- **PROBLEM TO WORK ON**
Edit the data from its first line through the line containing "sharpen: radius 4" by replacing "Before" with "Original" and leaving the rest untouched. Return only those lines.

Data items:
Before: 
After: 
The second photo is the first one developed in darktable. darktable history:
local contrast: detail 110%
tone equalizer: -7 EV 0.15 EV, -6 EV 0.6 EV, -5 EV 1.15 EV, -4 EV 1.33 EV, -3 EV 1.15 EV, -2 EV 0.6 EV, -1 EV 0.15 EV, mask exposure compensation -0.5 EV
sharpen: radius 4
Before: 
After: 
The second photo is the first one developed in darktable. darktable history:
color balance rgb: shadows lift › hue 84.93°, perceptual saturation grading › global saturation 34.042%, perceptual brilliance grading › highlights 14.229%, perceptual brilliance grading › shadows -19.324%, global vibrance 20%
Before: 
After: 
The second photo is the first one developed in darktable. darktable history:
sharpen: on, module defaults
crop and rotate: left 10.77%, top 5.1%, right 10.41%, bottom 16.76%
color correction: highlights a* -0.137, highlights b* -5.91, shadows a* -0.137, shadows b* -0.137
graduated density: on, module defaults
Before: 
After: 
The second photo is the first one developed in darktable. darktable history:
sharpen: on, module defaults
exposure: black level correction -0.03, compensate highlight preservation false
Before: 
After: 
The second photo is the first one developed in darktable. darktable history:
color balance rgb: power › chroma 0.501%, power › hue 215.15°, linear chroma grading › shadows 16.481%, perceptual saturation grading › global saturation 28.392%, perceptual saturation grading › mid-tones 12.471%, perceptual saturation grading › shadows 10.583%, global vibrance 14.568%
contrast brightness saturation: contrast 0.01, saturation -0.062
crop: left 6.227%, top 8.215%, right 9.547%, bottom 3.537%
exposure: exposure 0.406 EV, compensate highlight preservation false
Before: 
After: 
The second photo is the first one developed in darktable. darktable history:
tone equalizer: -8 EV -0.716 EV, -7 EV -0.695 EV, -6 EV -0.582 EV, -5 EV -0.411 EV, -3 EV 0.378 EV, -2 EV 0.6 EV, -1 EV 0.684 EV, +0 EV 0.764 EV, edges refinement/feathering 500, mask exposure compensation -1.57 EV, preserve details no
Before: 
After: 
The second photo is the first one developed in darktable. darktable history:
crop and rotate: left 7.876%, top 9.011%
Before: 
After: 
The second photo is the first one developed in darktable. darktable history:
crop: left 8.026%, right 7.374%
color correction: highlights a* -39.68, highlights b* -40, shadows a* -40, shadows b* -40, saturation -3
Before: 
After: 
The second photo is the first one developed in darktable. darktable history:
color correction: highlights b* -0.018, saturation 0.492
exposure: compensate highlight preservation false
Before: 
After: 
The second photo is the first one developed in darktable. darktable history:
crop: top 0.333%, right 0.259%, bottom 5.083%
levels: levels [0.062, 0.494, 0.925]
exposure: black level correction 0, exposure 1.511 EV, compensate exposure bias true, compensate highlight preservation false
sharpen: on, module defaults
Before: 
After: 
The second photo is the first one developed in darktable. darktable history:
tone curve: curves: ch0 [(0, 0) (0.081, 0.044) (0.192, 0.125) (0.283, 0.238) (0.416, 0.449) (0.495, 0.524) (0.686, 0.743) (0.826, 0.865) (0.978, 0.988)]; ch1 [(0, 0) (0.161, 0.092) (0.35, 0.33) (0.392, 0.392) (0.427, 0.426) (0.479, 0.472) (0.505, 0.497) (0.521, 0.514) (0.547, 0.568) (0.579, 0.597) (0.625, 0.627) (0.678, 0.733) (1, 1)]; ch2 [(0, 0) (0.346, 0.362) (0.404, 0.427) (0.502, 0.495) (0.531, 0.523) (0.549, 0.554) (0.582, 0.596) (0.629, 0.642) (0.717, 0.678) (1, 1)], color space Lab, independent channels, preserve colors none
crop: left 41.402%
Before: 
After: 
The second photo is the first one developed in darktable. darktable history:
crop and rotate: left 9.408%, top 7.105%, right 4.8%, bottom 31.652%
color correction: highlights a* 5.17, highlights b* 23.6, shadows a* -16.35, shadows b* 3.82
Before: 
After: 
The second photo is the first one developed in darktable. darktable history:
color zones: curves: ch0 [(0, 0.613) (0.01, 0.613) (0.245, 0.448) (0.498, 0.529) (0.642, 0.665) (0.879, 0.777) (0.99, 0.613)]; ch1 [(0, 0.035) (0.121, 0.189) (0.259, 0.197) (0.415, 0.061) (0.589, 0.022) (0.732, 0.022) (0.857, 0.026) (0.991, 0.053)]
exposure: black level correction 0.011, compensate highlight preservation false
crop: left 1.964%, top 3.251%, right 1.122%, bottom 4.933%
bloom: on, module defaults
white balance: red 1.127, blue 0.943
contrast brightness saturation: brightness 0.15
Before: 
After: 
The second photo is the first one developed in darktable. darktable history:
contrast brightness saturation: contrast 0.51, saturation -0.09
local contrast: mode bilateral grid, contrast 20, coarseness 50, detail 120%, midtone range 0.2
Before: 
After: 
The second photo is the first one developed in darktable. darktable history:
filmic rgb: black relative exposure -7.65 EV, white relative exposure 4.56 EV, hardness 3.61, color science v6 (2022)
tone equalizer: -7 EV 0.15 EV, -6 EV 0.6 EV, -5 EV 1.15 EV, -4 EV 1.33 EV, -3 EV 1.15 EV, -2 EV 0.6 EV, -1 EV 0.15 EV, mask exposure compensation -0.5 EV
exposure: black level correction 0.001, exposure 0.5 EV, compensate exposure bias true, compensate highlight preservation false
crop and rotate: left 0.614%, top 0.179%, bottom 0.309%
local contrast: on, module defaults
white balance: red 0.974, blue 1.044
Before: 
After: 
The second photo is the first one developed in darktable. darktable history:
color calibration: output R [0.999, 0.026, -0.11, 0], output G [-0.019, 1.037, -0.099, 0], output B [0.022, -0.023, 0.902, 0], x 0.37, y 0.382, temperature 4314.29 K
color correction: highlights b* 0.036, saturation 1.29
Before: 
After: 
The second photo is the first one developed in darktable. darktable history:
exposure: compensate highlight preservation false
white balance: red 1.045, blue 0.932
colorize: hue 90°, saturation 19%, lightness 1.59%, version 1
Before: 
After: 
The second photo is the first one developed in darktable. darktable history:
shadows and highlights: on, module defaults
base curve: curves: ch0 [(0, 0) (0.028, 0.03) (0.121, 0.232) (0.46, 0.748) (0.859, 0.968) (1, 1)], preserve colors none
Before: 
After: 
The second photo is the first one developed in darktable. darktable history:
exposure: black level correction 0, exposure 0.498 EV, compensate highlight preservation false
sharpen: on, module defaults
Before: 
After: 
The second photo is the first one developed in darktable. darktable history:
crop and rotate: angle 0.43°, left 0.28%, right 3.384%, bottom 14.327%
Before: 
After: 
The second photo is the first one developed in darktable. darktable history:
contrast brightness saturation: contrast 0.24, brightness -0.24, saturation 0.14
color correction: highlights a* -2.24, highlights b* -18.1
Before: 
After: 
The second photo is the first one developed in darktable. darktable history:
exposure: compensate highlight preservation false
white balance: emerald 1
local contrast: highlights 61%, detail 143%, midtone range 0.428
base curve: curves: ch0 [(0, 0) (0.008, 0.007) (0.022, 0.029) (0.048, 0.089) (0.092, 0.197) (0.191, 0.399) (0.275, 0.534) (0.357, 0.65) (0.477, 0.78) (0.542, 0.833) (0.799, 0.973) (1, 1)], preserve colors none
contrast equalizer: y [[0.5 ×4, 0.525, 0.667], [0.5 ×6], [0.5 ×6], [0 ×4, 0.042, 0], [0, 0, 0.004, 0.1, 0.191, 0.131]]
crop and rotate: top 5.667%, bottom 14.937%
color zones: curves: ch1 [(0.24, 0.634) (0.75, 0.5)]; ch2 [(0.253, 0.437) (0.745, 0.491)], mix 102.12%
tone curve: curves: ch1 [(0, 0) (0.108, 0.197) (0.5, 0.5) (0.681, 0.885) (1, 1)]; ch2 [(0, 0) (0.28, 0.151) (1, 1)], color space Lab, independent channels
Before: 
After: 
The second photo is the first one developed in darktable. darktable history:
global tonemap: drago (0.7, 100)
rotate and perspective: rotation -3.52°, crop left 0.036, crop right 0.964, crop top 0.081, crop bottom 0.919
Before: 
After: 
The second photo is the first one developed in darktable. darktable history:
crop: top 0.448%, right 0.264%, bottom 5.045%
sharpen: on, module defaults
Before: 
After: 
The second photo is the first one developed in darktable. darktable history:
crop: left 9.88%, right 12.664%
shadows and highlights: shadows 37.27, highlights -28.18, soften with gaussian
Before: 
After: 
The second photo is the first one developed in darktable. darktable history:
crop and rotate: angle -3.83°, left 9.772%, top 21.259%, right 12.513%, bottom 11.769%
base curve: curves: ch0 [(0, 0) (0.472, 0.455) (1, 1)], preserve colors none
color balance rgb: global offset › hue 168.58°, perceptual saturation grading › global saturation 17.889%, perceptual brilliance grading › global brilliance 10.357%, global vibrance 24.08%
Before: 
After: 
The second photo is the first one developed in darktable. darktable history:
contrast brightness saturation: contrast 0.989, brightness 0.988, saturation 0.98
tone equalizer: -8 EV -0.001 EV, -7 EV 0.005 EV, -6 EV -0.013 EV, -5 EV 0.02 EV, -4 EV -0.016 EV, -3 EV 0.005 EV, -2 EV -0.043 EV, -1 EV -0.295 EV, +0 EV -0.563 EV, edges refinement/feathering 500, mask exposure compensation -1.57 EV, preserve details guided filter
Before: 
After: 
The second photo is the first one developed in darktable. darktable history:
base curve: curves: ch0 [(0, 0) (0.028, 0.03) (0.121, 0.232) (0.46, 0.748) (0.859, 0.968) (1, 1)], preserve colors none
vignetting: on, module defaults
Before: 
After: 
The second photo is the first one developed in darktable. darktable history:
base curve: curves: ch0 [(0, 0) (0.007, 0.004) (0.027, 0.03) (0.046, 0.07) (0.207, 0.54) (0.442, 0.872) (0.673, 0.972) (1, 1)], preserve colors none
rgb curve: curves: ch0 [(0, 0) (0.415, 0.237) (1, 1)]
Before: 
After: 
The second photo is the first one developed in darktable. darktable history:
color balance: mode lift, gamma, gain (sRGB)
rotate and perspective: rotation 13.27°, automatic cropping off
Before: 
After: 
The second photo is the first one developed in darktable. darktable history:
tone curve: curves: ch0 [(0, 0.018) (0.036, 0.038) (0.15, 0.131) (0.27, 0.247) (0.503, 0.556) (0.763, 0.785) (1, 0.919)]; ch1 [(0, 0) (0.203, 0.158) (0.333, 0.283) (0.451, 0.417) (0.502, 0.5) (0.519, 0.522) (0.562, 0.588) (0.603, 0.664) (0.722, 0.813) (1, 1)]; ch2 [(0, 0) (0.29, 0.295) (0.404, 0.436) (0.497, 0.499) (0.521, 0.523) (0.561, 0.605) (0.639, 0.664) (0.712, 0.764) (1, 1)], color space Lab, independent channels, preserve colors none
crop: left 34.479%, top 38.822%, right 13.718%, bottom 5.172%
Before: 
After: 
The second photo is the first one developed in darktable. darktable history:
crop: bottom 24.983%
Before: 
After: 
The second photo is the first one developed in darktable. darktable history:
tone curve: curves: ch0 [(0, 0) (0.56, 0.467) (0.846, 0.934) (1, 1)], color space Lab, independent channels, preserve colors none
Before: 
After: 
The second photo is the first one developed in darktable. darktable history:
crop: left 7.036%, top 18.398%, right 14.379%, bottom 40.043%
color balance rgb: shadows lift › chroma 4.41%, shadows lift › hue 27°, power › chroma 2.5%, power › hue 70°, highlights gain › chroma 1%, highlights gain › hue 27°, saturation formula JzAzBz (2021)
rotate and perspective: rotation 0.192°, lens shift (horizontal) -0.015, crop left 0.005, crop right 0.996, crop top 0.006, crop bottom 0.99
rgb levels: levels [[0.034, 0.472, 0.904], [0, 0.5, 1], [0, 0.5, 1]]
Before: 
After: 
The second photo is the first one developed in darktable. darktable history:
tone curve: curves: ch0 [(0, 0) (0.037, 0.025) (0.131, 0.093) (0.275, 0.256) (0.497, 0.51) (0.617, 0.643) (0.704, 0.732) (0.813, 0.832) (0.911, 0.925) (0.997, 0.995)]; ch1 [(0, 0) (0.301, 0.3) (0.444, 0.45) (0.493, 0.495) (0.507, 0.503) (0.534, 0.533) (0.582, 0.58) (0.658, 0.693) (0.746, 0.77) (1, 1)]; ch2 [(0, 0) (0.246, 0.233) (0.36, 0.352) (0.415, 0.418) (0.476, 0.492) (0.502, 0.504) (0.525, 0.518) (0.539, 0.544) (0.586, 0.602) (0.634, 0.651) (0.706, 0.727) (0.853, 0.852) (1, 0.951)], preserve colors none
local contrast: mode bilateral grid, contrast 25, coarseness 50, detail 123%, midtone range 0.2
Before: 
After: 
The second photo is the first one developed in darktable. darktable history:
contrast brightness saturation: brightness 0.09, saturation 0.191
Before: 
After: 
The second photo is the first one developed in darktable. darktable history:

- **ANSWER**
Original: 
After: 
The second photo is the first one developed in darktable. darktable history:
local contrast: detail 110%
tone equalizer: -7 EV 0.15 EV, -6 EV 0.6 EV, -5 EV 1.15 EV, -4 EV 1.33 EV, -3 EV 1.15 EV, -2 EV 0.6 EV, -1 EV 0.15 EV, mask exposure compensation -0.5 EV
sharpen: radius 4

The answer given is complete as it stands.